WHAT THE TASK REQUIRES:
Find the line that contains "PI Interpolated on 250m CRG grid". Output it and every line after it to the end of the records, exactly as they appear.

EXERCISE INPUT:
┌──

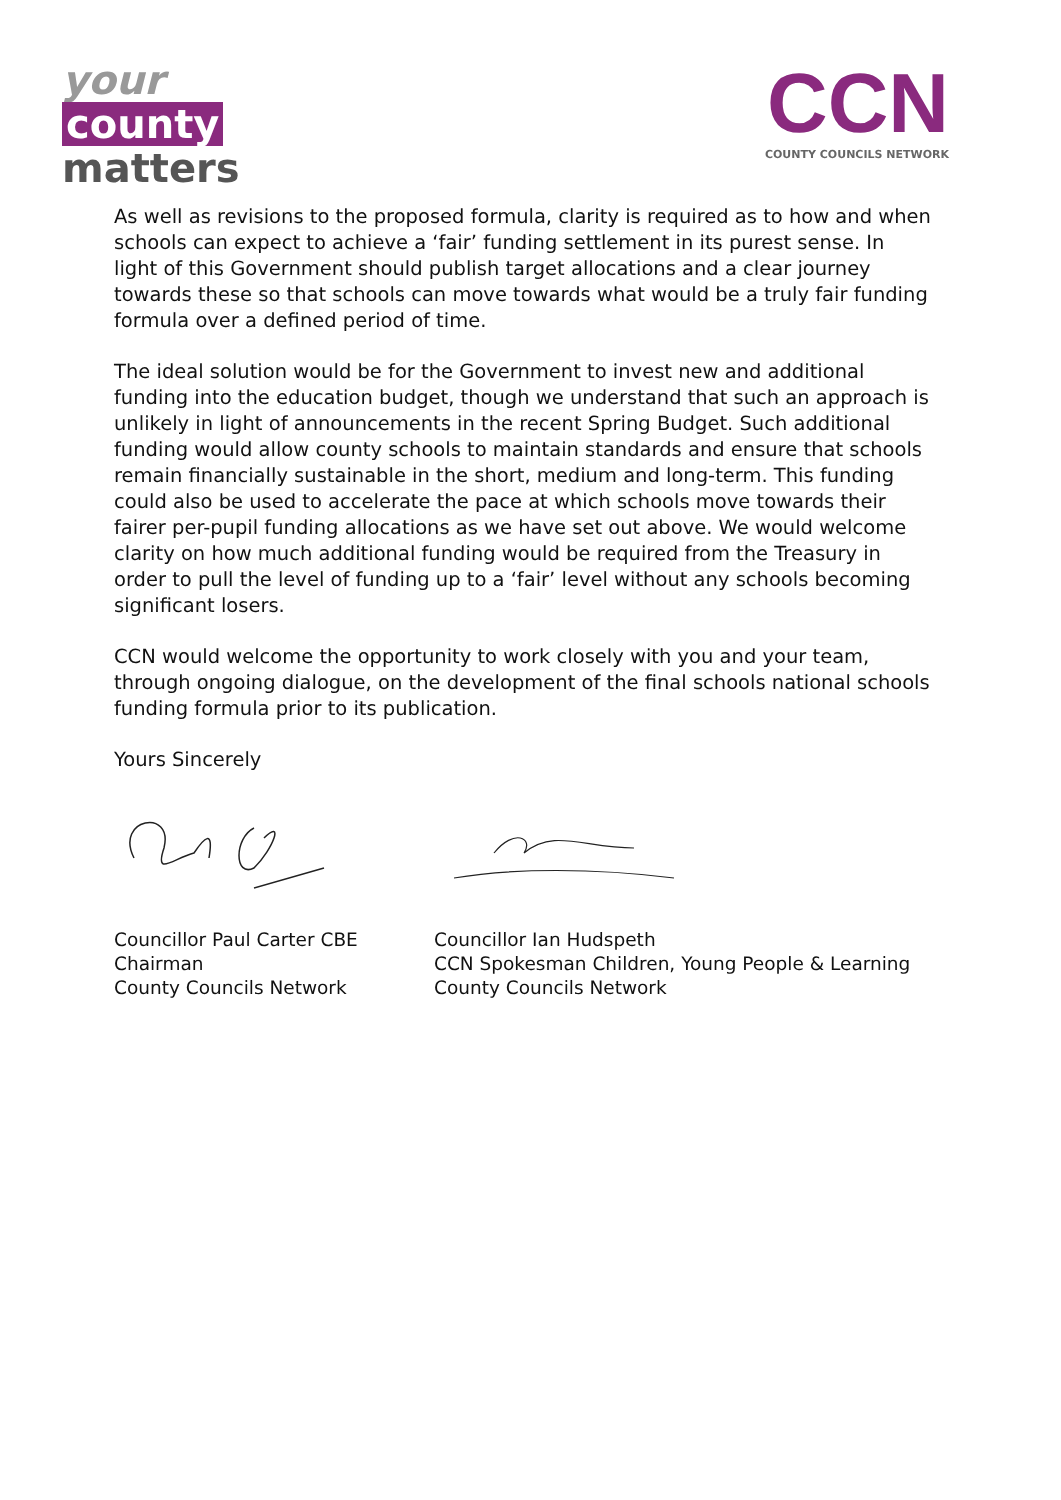your
county
matters
CCN
COUNTY COUNCILS NETWORK
As well as revisions to the proposed formula, clarity is required as to how and when schools can expect to achieve a ‘fair’ funding settlement in its purest sense. In light of this Government should publish target allocations and a clear journey towards these so that schools can move towards what would be a truly fair funding formula over a defined period of time.
The ideal solution would be for the Government to invest new and additional funding into the education budget, though we understand that such an approach is unlikely in light of announcements in the recent Spring Budget. Such additional funding would allow county schools to maintain standards and ensure that schools remain financially sustainable in the short, medium and long-term. This funding could also be used to accelerate the pace at which schools move towards their fairer per-pupil funding allocations as we have set out above. We would welcome clarity on how much additional funding would be required from the Treasury in order to pull the level of funding up to a ‘fair’ level without any schools becoming significant losers.
CCN would welcome the opportunity to work closely with you and your team, through ongoing dialogue, on the development of the final schools national schools funding formula prior to its publication.
Yours Sincerely
Councillor Paul Carter CBE
Chairman
County Councils Network
Councillor Ian Hudspeth
CCN Spokesman Children, Young People & Learning
County Councils Network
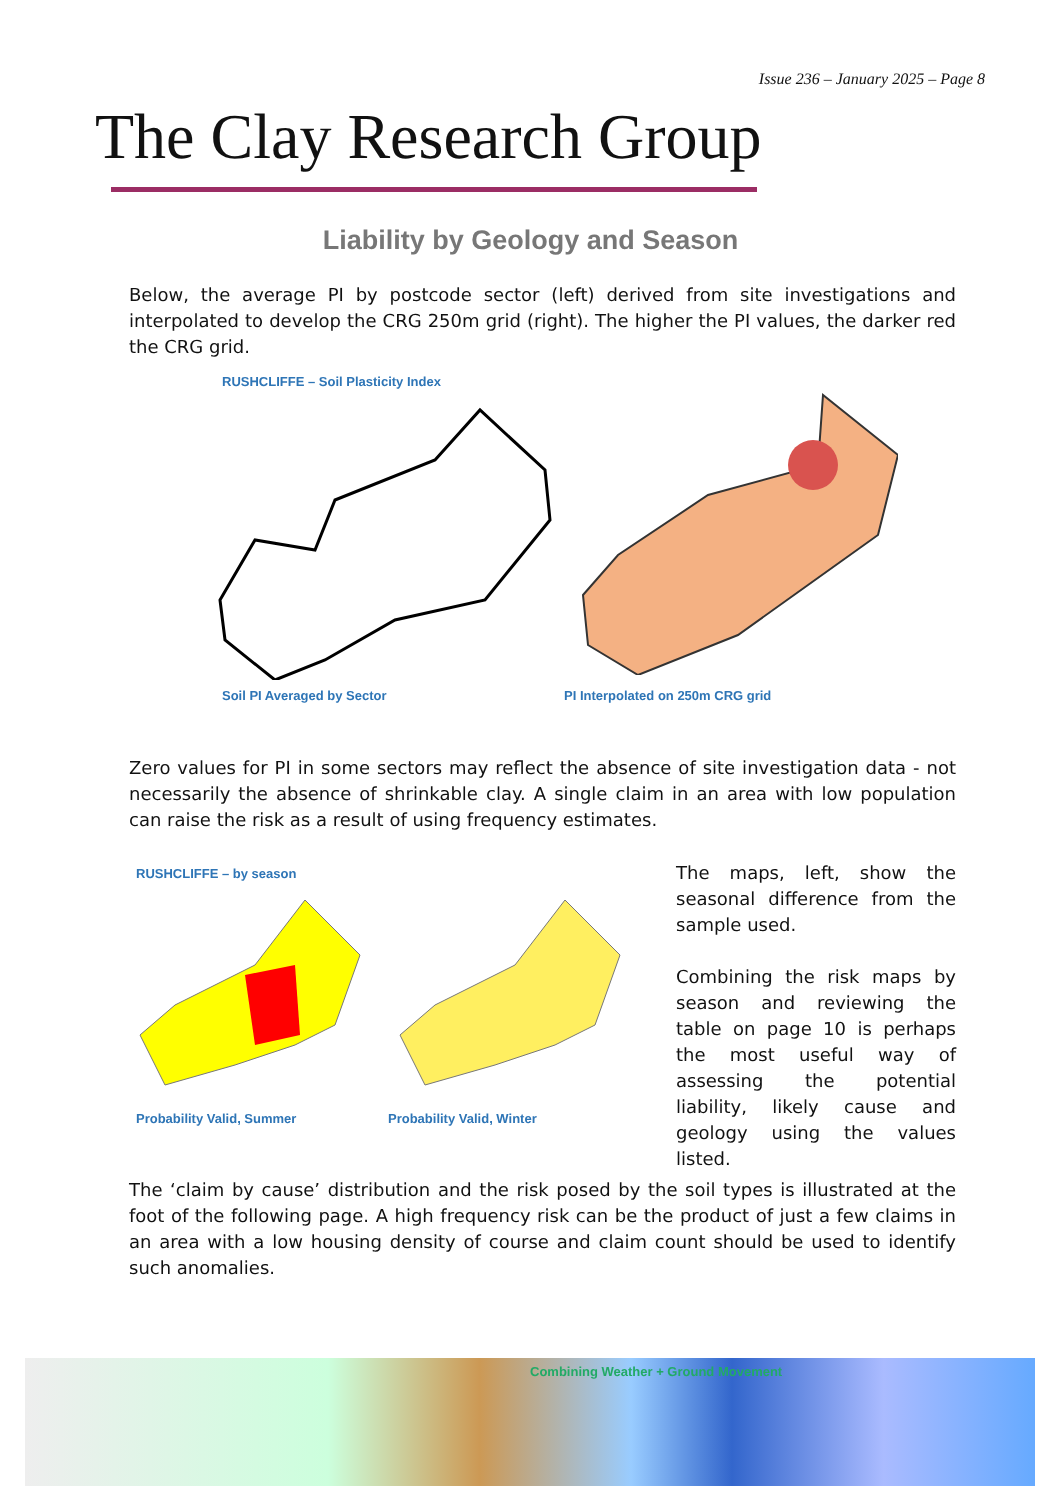Issue 236 – January 2025 – Page 8
The Clay Research Group
Liability by Geology and Season
Below, the average PI by postcode sector (left) derived from site investigations and interpolated to develop the CRG 250m grid (right). The higher the PI values, the darker red the CRG grid.
RUSHCLIFFE – Soil Plasticity Index
Soil PI Averaged by Sector
PI Interpolated on 250m CRG grid
Zero values for PI in some sectors may reflect the absence of site investigation data - not necessarily the absence of shrinkable clay. A single claim in an area with low population can raise the risk as a result of using frequency estimates.
RUSHCLIFFE – by season
Probability Valid, Summer Probability Valid, Winter
The maps, left, show the seasonal difference from the sample used.
Combining the risk maps by season and reviewing the table on page 10 is perhaps the most useful way of assessing the potential liability, likely cause and geology using the values listed.
The ‘claim by cause’ distribution and the risk posed by the soil types is illustrated at the foot of the following page. A high frequency risk can be the product of just a few claims in an area with a low housing density of course and claim count should be used to identify such anomalies.
Combining Weather + Ground Movement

└──

TASK SOLUTION:
PI Interpolated on 250m CRG grid
Zero values for PI in some sectors may reflect the absence of site investigation data - not necessarily the absence of shrinkable clay. A single claim in an area with low population can raise the risk as a result of using frequency estimates.
RUSHCLIFFE – by season
Probability Valid, Summer Probability Valid, Winter
The maps, left, show the seasonal difference from the sample used.
Combining the risk maps by season and reviewing the table on page 10 is perhaps the most useful way of assessing the potential liability, likely cause and geology using the values listed.
The ‘claim by cause’ distribution and the risk posed by the soil types is illustrated at the foot of the following page. A high frequency risk can be the product of just a few claims in an area with a low housing density of course and claim count should be used to identify such anomalies.
Combining Weather + Ground Movement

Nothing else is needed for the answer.